Cevizci: “Suriye’de kurulan geçiş yönetimi atama ve terfilerde tek taraflı hareket etmiştir, Şara’nın Türkmenler ile görüşmemesi manidardır”

Suriye Türkmen Dernekler Federasyonu Başkanı Tarık Sülo Cevizci, devlet kademesine yapılan atama ve terfilerde de Suriyeli Türkmenlerin gözardı edildiğini dile getirdi.

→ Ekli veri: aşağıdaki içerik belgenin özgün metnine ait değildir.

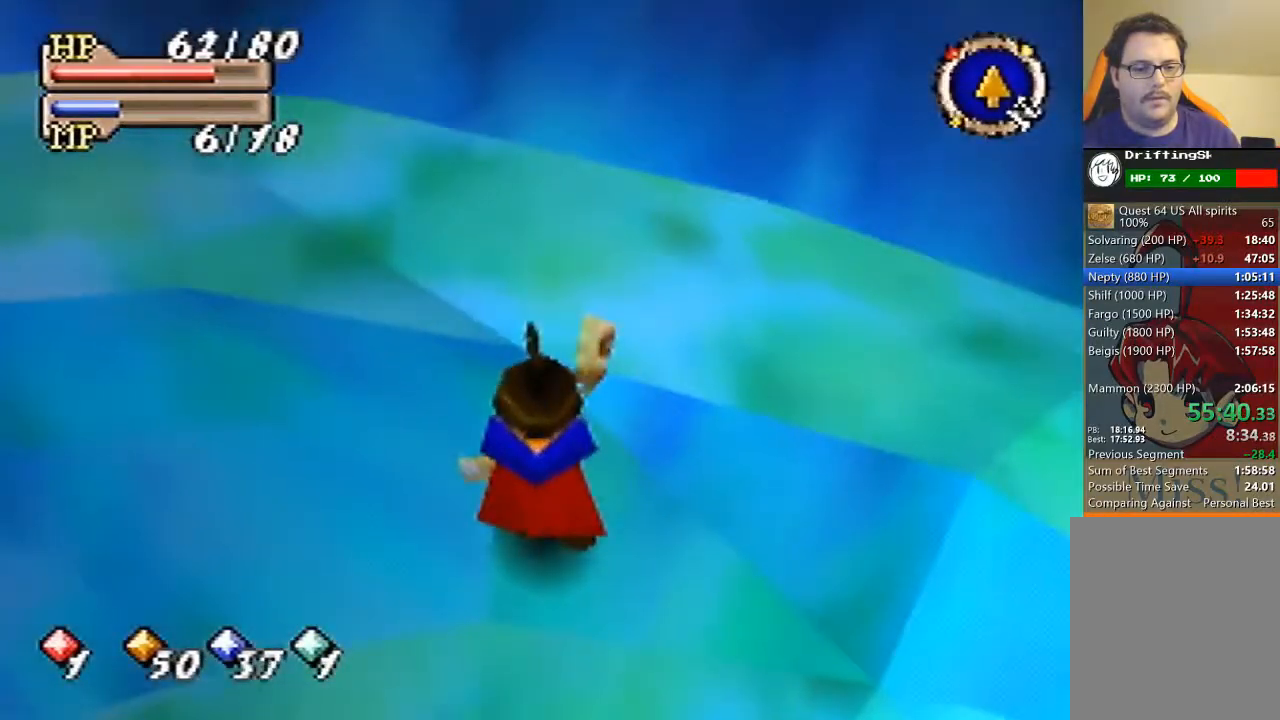
{"buttons": ["B"], "left_stick": "up", "events": []}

Your browser doesn’t support HTML5

Suriye Türkmenleri Şam’daki yeni yönetimden rahatsız

Cevizci, “Suriye etnik dini ve mezhepsel yönü yanında siyasi geleneği açısından çok kültürlü bir yapıya sahiptir. Ancak Suriye’de kurulan geçiş yönetimi şimdiye kadar yapmış olduğu atama ve terfilerde tek taraflı hareket etmiştir. Bu durum, ‘yeni bir totaliter rejime mi geçiliyor’ sorusunun sorulmasına neden olmuştur. Suriye geçici dönemi lideri Ahmet Şara’nın şu ana kadar tüm kesimlerin temsilcileri ile görüşmesine rağmen Suriye Türkmenleri’nin siyasi ve sivil kanadı ile görüşmemesi manidardır. Milli Diyalog Kongresi’ne Suriye’nin en önemli bileşenlerinin başında gelen Türkmenler’in çağrılmaması ve süreç dışına itilmesi kabul edilmez” dedi.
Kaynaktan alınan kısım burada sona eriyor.